## Set task
Copy the part that opens with the line containing "phylum: Tracheophyta" and closes with the line containing "scientific name: Solanum tetrandrum", replacing "scientific name" with "species" and leaving all else unchanged.

## Supplied records
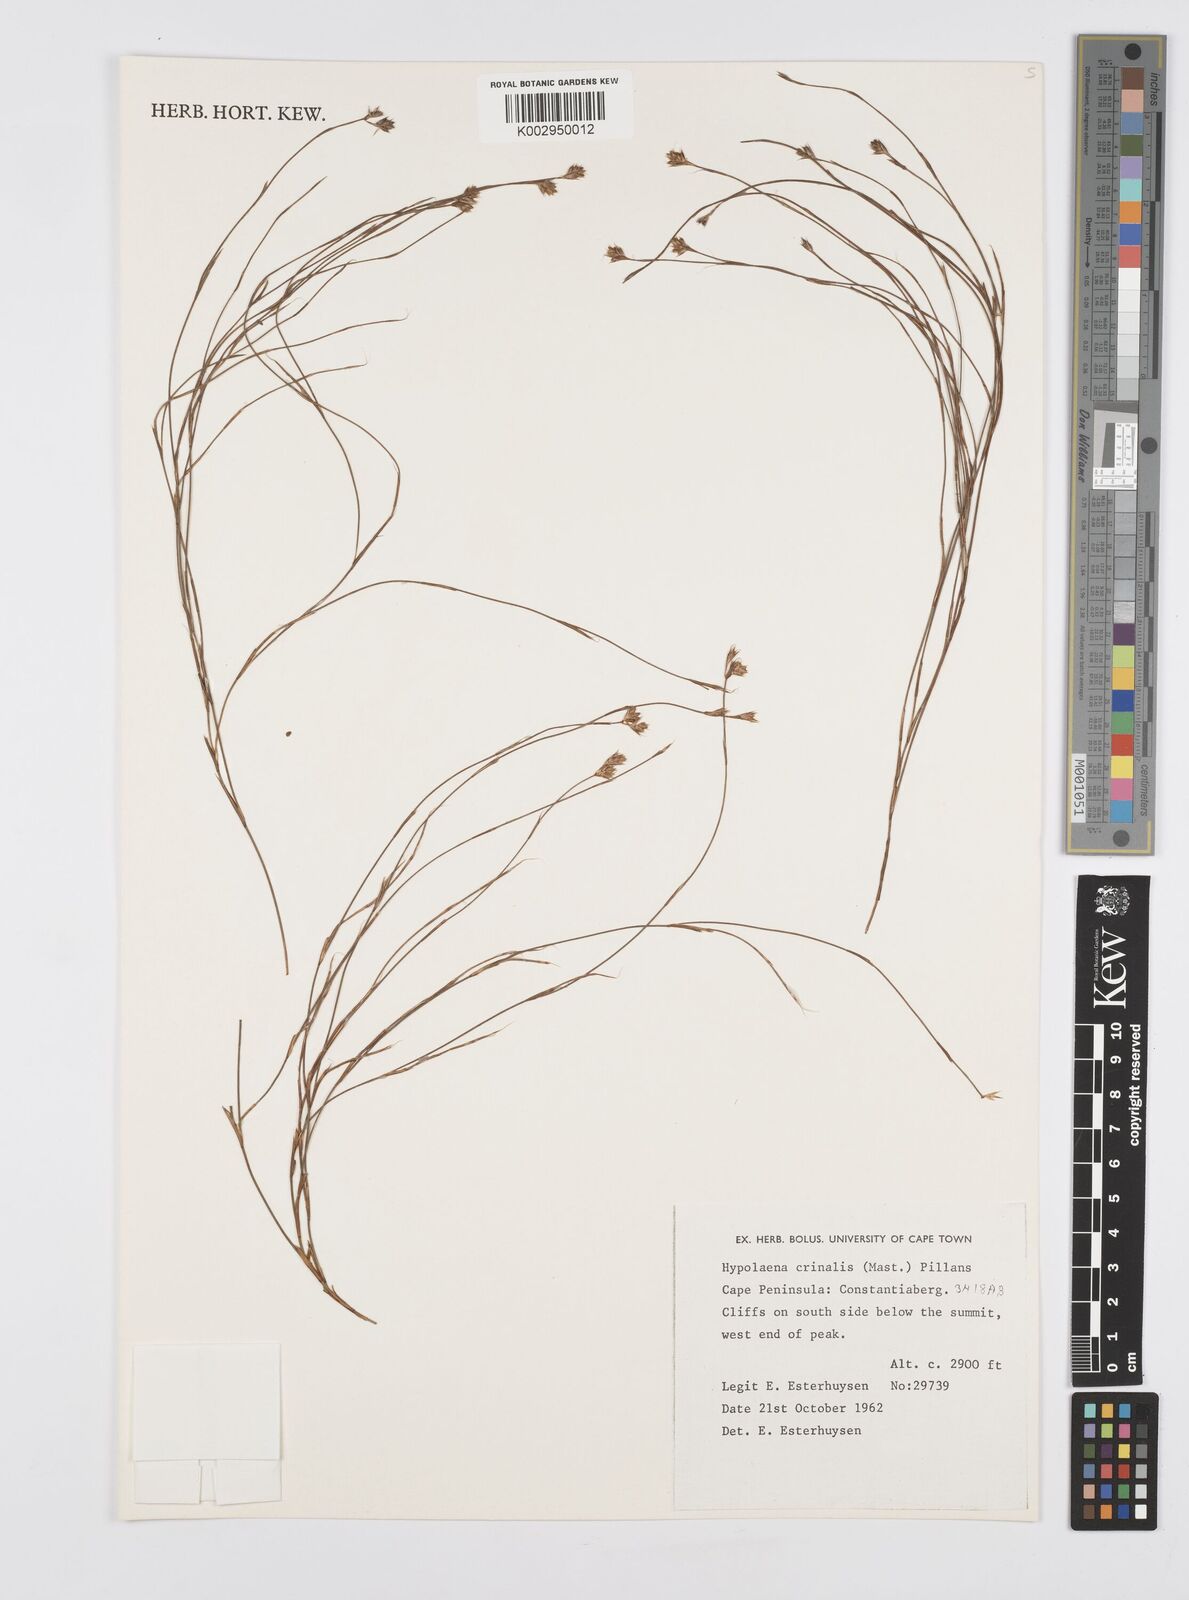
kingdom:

==

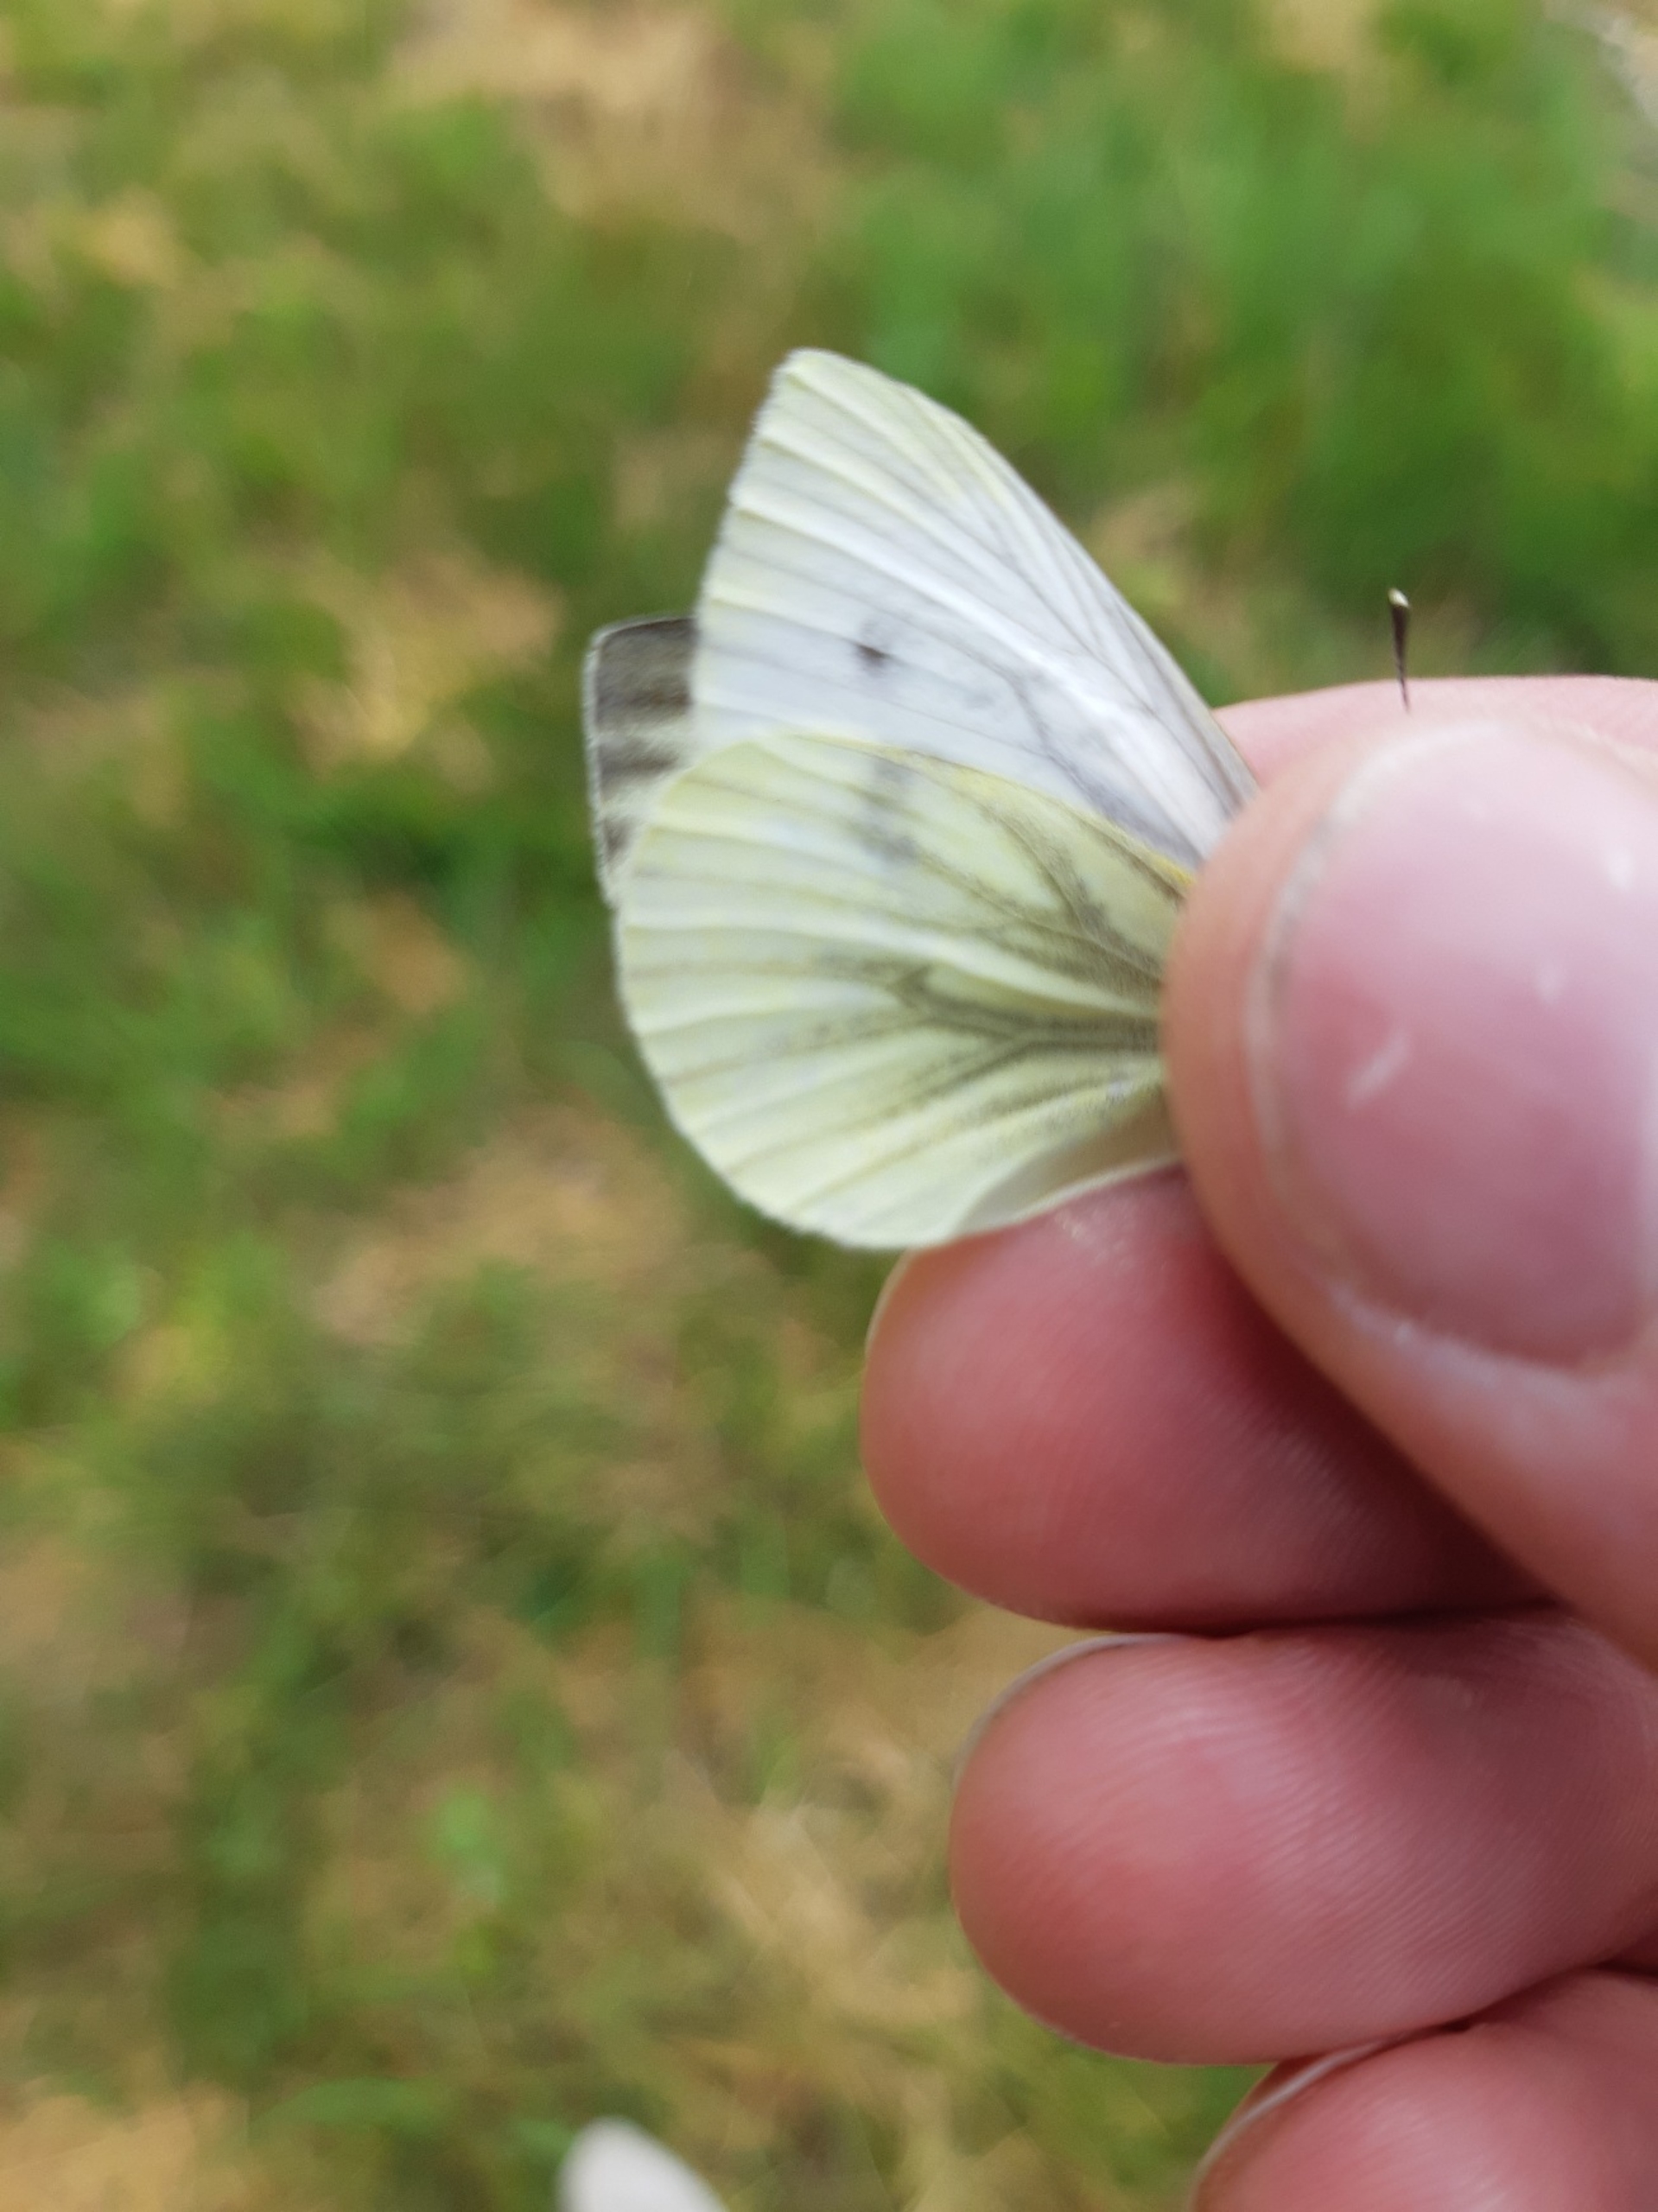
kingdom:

==

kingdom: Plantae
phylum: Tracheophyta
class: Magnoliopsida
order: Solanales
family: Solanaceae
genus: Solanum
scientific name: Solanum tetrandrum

## Result of this task
phylum: Tracheophyta
class: Magnoliopsida
order: Solanales
family: Solanaceae
genus: Solanum
species: Solanum tetrandrum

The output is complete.